At issue is whether the two-tower residential development rising at Pier 6 is, in fact, providing too much housing, thus violating the BBPC’s agreement with the BHA to develop “only the amount [of housing] necessary to fund the park’s financial needs.”
The plan, as it currently stands, is to build two apartment towers on Pier 6: The mixed-income 15 Bridge Park Drive, which will have 100 affordable apartments and 40 market-rate apartments, and 50 Bridge Park Drive, which will be entirely market-rate. BBPC’s original proposition was to put in taller buildings with 300 apartments in total, but developers chosen by BBPC adapted the plans in response to community concerns in the summer of 2016. Needless to say, the community was not, in fact, happy, and remained very, very concerned.
In the present lawsuit, BHA alleges that BBPC is in violation of the initial agreement to build as little housing as necessary and that the group already has plenty of money from other park developments like the ritzy Pierhouse. BBPC maintains they need the funds the additional housing would provide to keep up the timber piles supporting the East River pier, which are being “devoured by wood eating crustaceans.”
The judge presiding over the case, Justice Lucy Billings, is not convinced the initial agreement actually required BBPC to build only the bare minimum for maintenance of the park, noting that the language in the agreement is somewhat ambiguous. “It doesn’t appear to me to impose an obligation,” she said. (The lawyer representing BHA begs to differ.)
But while that seems potentially promising for the BBPC and its mission to build Pier 6 housing, the BHA and supporters were not without victories of their own. The multi-pronged lawsuit also alleges the BBPC violated its own laws when it selected the developers, RAL Companies and Oliver’s Realty Group. In court, according to the Brooklyn Paper, the developers admitted that they “did not file proper paperwork with the city before they were chosen.”

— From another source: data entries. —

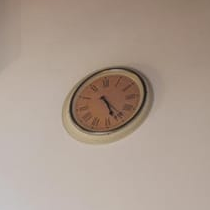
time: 5:24
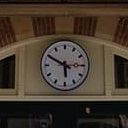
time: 5:49
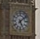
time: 5:08
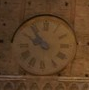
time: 9:53
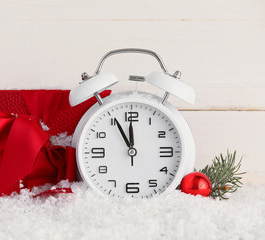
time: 11:55
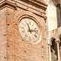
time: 11:12
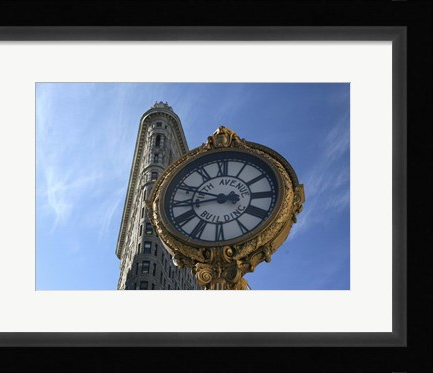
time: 8:47
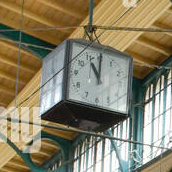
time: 11:00
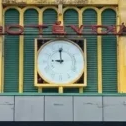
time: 8:59
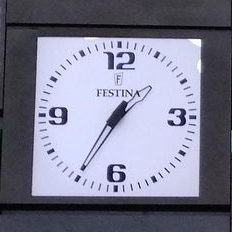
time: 1:34
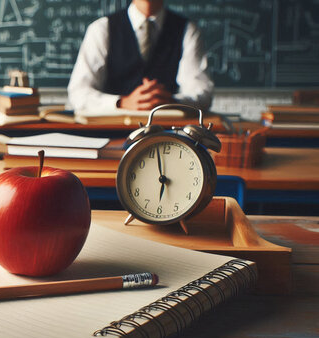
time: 5:58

When reached by Curbed, a Brooklyn Bridge Park spokesperson said, “The proposed development at Pier 6 will provide essential long-term funding for the park, as well as needed affordable housing and union construction jobs. We look forward to presenting our case in July.”
And so the saga continues. While Billings will eventually rule in one direction or the other, both sides will first have another chance to argue their case in July.